By Janice Lindsay, Contributing Writer

I attend the closing on the sale of my mother’s house as executor of her estate. I sit on one side of a long table in the conference room of the buyer’s lawyer. My realtor sits on my left, my lawyer on my right. The buyer and his realtor will not attend, only his lawyer. We wait for the lawyer to appear.

 

I have never met this man.

He bustles in. He greets my realtor and my lawyer, who know him. I expect that next he will introduce himself to me.

Nope.

So I expect (Plan B) that my realtor or my lawyer – I’ve been working with both of these women for months – will introduce us.

Nope.

My instinct (Plan C) is to stand up, extend my hand across the table, and say, “Hi. I’m Janice. The seller.”

But by now this has become an interesting social experiment. I decide to say nothing, to watch and see what happens.

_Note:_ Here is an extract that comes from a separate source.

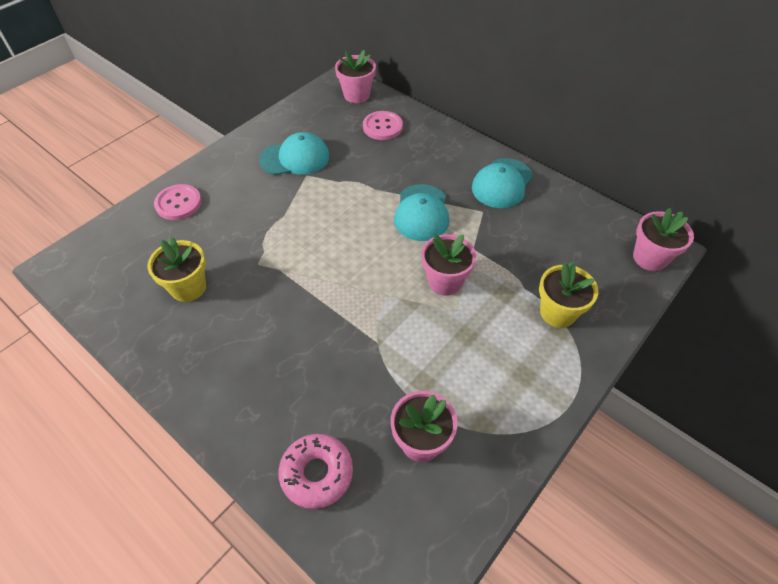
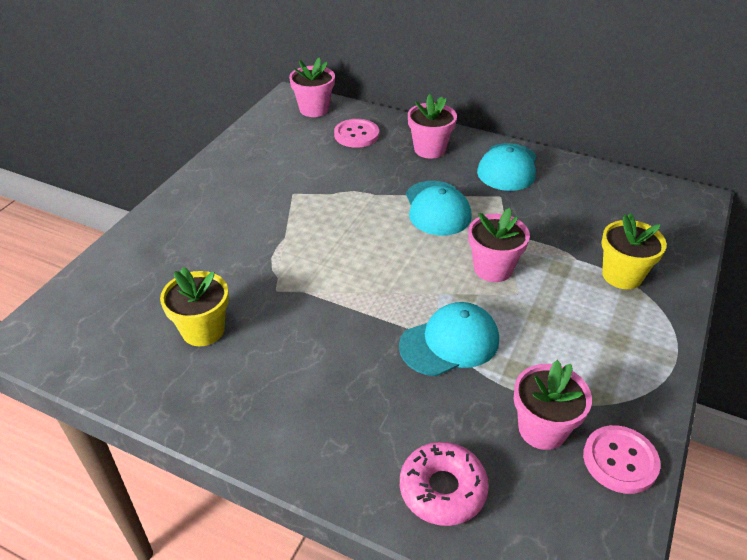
camera: 15 degrees left, 10 degrees down
(178, 203) = (152, 246): pink button -> pink button (620, 460)
(295, 158) = (272, 179): turquoise cap -> turquoise cap (450, 342)
(650, 258) = (685, 209): pink flower pot -> pink flower pot (430, 149)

Attorney Stranger grabs papers off the table and leaves to get copies. My realtor and my lawyer converse about realty topics with no attempt to engage me in the conversation or even to acknowledge my existence. I could be a window screen, obscuring their vision of each other slightly but not enough to hamper their chat.

Attorney Stranger returns and tosses papers across the table for me to sign.  My lawyer and realtor show me where to sign. I sign. I collect my check. I leave.

My realtor and lawyer know this is a Very Big Day for me. For months, I’ve worked with them and lots of others to make this sale happen. Yet now I have become invisible. My only importance is that my signing hand couldn’t attend without me.

I think of other times when I’ve been invisible.

I’m greeted warmly on the sidewalk by an acquaintance. As we chat, another acquaintance of hers, apparently more important than I am, walks up. That person is greeted even more warmly. They chat. I am forgotten. I drift away.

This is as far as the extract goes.